Linux Network Commands Cheat Sheet

September 13, 2023


Network commands are an essential toolkit for any network administrator or sysadmin. The commands help set up, troubleshoot, diagnose, and manage a Linux system's network connections.

Navigating the various available commands and documentation is overwhelming, and having a single reference point is crucial when working on networking tasks.

This article provides 20 essential Linux network commands and a free downloadable PDF cheat sheet.

Linux Network Commands Cheat Sheet


  • Access to the command line/terminal.
  • An administrator account with sudo privileges.

20 Linux Network Commands

Linux provides many helpful networking commands and tools.
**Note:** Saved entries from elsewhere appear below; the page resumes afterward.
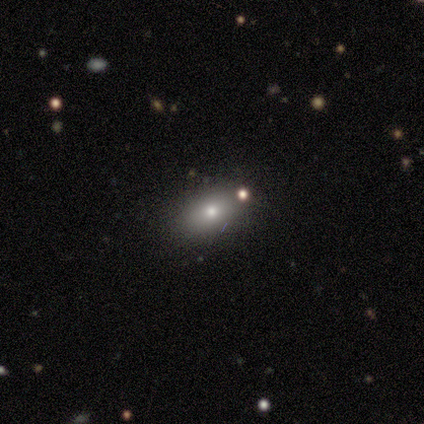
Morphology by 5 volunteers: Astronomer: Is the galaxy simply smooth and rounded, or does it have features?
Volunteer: smooth — 80%.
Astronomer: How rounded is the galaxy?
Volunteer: in between — 75%.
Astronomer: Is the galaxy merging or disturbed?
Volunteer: none — 60%.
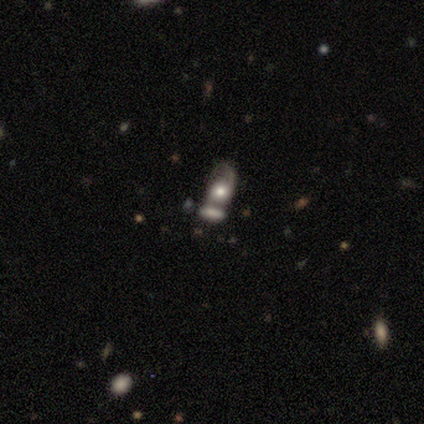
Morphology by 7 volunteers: Smooth or featured: smooth — 57% (featured or disk — 43%)
How rounded: in between — 75% (round — 25%)
Merging: merger — 86% (minor disturbance — 14%)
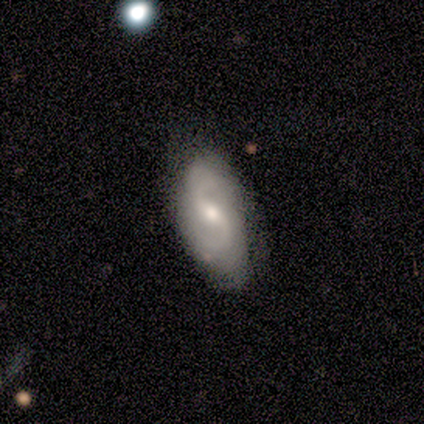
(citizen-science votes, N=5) Morphology: type=featured or disk (100%); edge-on=no (100%); bar=weak (100%); spiral arms=yes (100%); winding=loose (80%); arm count=2 (100%); bulge=moderate (60%); merging=none (60%).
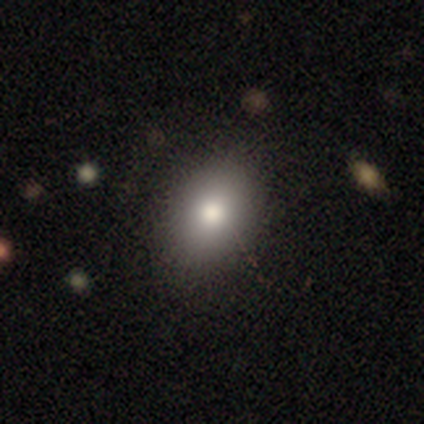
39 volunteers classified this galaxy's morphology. Smooth or featured? smooth (74%)
How rounded? in between (69%)
Merging? none (88%)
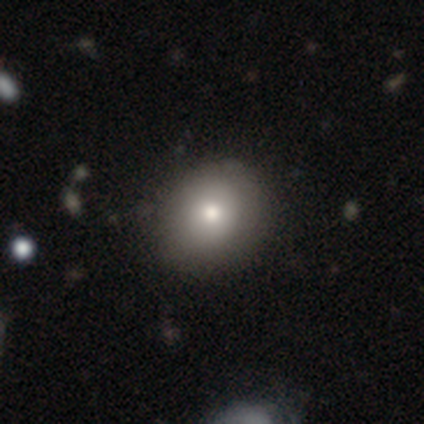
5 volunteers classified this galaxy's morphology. A smooth galaxy with no disk features (80%) that is round (75%). Merging: none (100%).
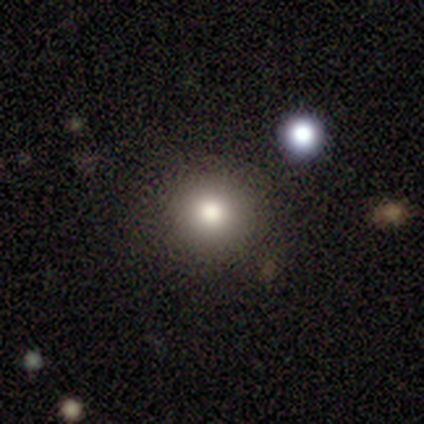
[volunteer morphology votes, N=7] Smooth or featured: smooth — 57% (featured or disk — 43%)
How rounded: round — 100%
Merging: none — 86% (merger — 14%)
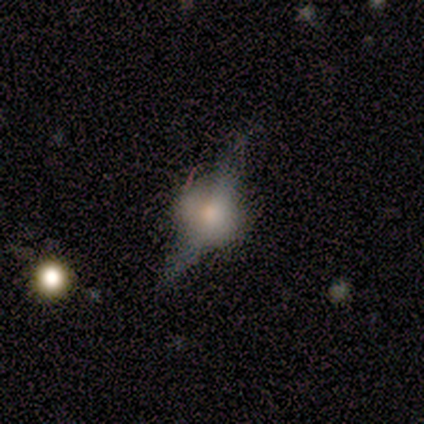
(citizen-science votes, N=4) A featured or disk galaxy (75%) with no bar (100%), no spiral arms (100%) and a moderate central bulge (50%, tied with none).

Vote fractions:
- Smooth or featured? featured or disk: 75% / smooth: 25% / star or artifact: 0%
- Edge-on disk? no: 67% / yes: 33%
- Bar? no: 100% / strong: 0% / weak: 0%
- Spiral arms? no: 100% / yes: 0%
- Bulge size? moderate: 50% (tied) / none: 50% (tied) / dominant: 0% / large: 0% / small: 0%
- Merging? major disturbance: 75% / none: 25% / minor disturbance: 0% / merger: 0%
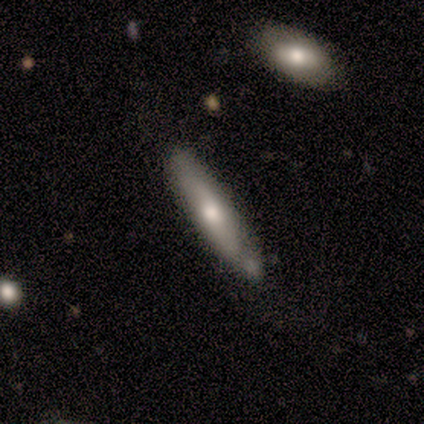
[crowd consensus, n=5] Volunteers were most divided on "smooth or featured": smooth: 60%, featured or disk: 40%, star or artifact: 0%. More confident: how rounded — cigar-shaped (100%); merging — none (60%).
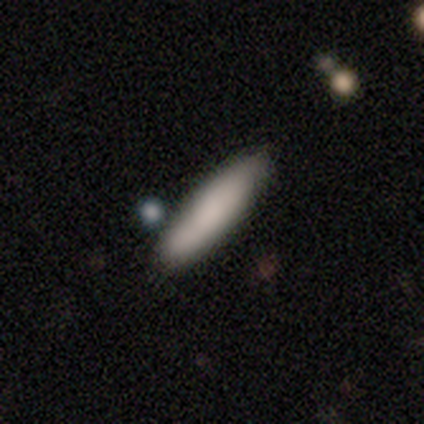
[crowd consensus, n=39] Overall: smooth (82%). How rounded: cigar-shaped (81%). Merging: none (76%).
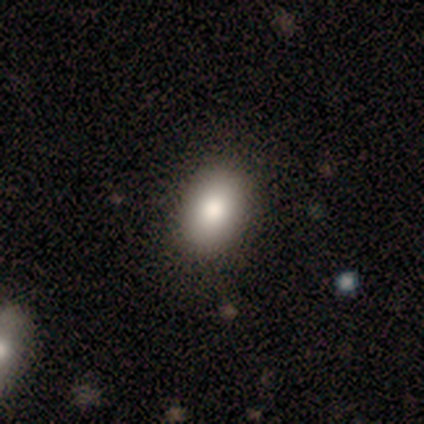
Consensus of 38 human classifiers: Volunteers were most divided on "smooth or featured": smooth: 87%, featured or disk: 8%, star or artifact: 5%. More confident: merging — none (94%); how rounded — in between (91%).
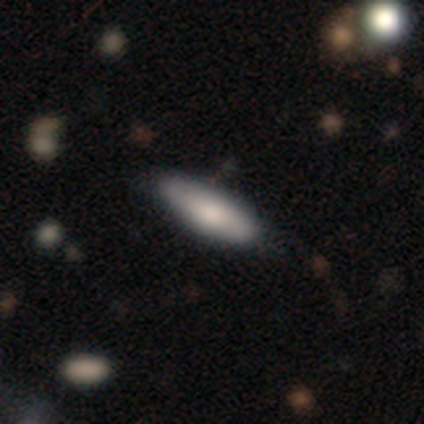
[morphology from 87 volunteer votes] Overall: smooth (75%). How rounded: cigar-shaped (52%; in between 48%). Merging: none (86%).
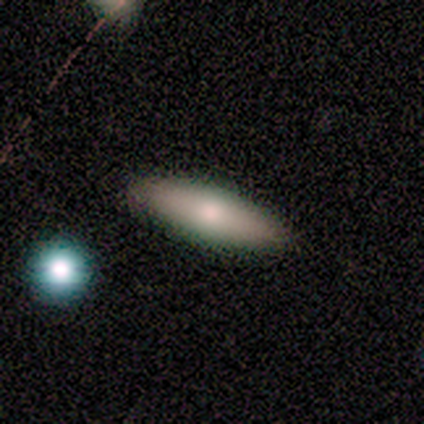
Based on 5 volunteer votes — Volunteers were most divided on "how rounded" (2-way tie): in between: 50%, cigar-shaped: 50%, round: 0%. More confident: merging — none (100%); smooth or featured — smooth (80%).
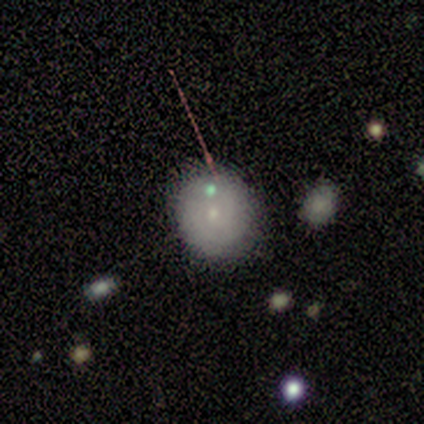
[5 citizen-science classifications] smooth-or-featured: smooth: 60% | featured or disk: 20% | star or artifact: 20%
  how-rounded: round: 67% | in between: 33% | cigar-shaped: 0%
  merging: none: 75% | merger: 25% | minor disturbance: 0% | major disturbance: 0%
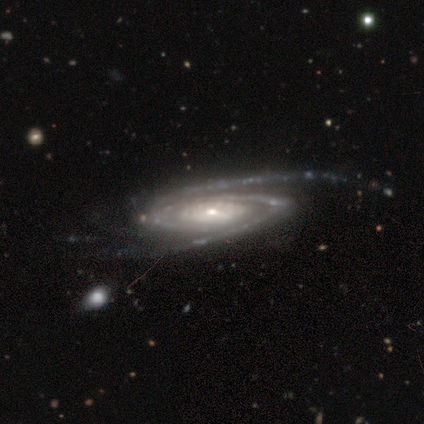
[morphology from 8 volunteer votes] A featured or disk galaxy (88%) with no bar (100%), 2 (100%) tight (71%) spiral arms (100%) and a small central bulge (71%). Merging: none (100%).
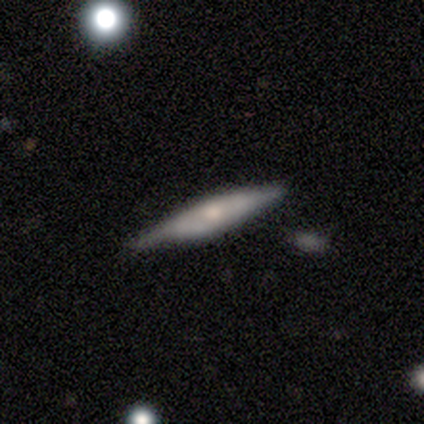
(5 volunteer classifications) A featured or disk galaxy (60%) viewed edge-on (100%) with no central bulge (67%). Merging: none (75%).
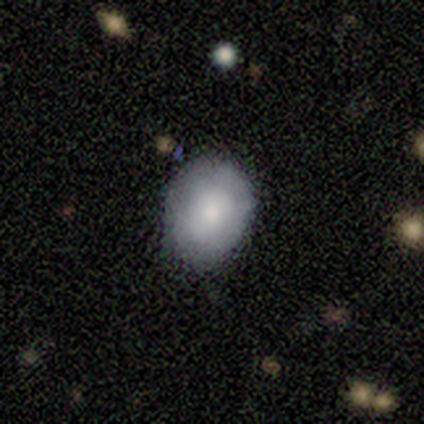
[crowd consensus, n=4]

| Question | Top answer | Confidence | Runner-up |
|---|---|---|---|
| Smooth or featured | smooth | 75% | featured or disk (25%) |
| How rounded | round | 67% | in between (33%) |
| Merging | none | 75% | minor disturbance (25%) |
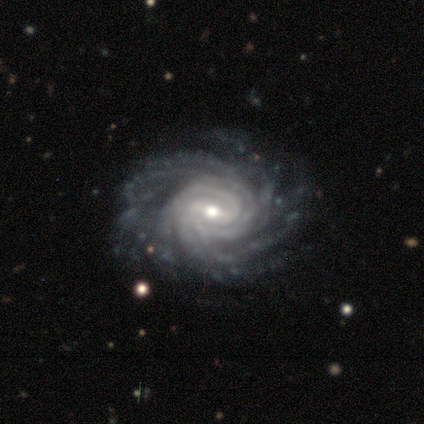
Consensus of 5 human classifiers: A featured or disk galaxy (80%) with a strong bar (50%, tied with weak), more than 4 (100%) tight (75%) spiral arms (100%) and a moderate central bulge (50%, tied with small).

Vote fractions:
- Smooth or featured? featured or disk: 80% / star or artifact: 20% / smooth: 0%
- Edge-on disk? no: 100% / yes: 0%
- Bar? strong: 50% (tied) / weak: 50% (tied) / no: 0%
- Spiral arms? yes: 100% / no: 0%
- Spiral winding? tight: 75% / medium: 25% / loose: 0%
- Spiral arm count? more than 4: 100% / 1: 0% / 2: 0% / 3: 0% / 4: 0% / can't tell: 0%
- Bulge size? moderate: 50% (tied) / small: 50% (tied) / dominant: 0% / large: 0% / none: 0%
- Merging? none: 100% / minor disturbance: 0% / major disturbance: 0% / merger: 0%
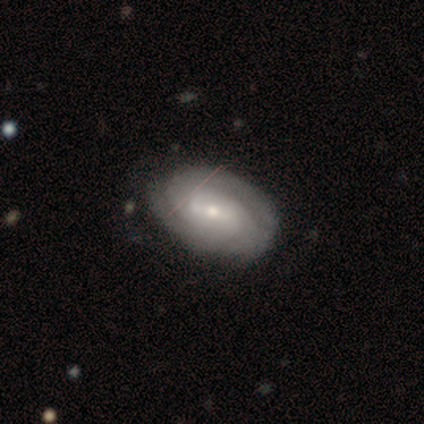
A featured or disk galaxy (100%) with a weak bar (80%), 3 (60%) tight (80%) spiral arms (100%) and a moderate central bulge (60%). Merging: none (60%).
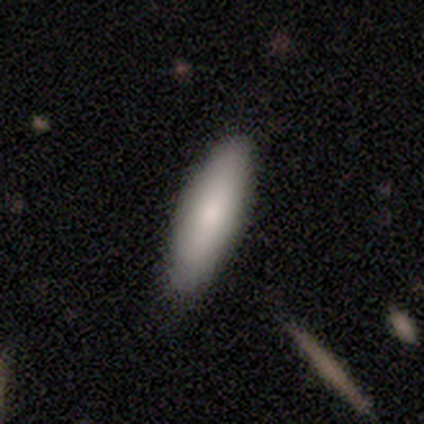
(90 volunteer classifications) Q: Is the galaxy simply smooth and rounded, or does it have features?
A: smooth — 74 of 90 (82%).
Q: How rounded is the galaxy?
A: in between — 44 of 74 (59%).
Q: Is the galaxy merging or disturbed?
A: none — 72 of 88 (82%).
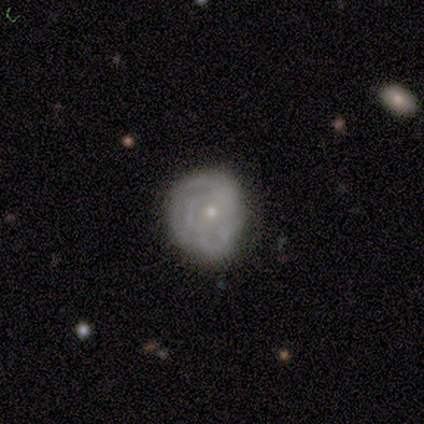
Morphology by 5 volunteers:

The commands typically perform complex networking tasks like monitoring, troubleshooting, and network configuration. Most networking utilities are part of the older (legacy) net-tools package or the more modern iproute2.

Note: Both net-tools and iproute2 command are available on most Linux distributions. However, it is recommended to use iproute2 tools due to their flexibility and speed.

Although net-tools is deemed as outdated, it is still widely used by legacy scripts and configurations.

Specific command syntax may differ depending on the command version. Double-check a command's syntax with:

man [command]

The man command displays the manual page for the specified command in the terminal.

Below is a brief overview of 20 Linux networking commands.


The ip command is a unified networking tool for Linux systems. The ip command helps view and configure routing, interfaces, network devices, and tunnels.

The command is part of the iproute2 package and replaces many older networking tools, such as the route, ifconfig, and netstat commands.


The syntax for the ip command is:

ip [options] object [command]

Each part of the command does the following:

  • [options] are the command-line parameters that modify the command's behavior.
  • object represents the available objects for configuration.
  • [command] is a subcommand, an action performed on an object. The available commands differ depending on the object.


The ip command shows the help menu when used without any options, objects, or commands:

ip terminal output

Add the -V option to see the current version:

ip -V
ip -V terminal output

The output prints the package and library version for the ip utility.

ip addr

The ip addr command manages and shows network interface IP addresses. The command aliases are ip address or ip a.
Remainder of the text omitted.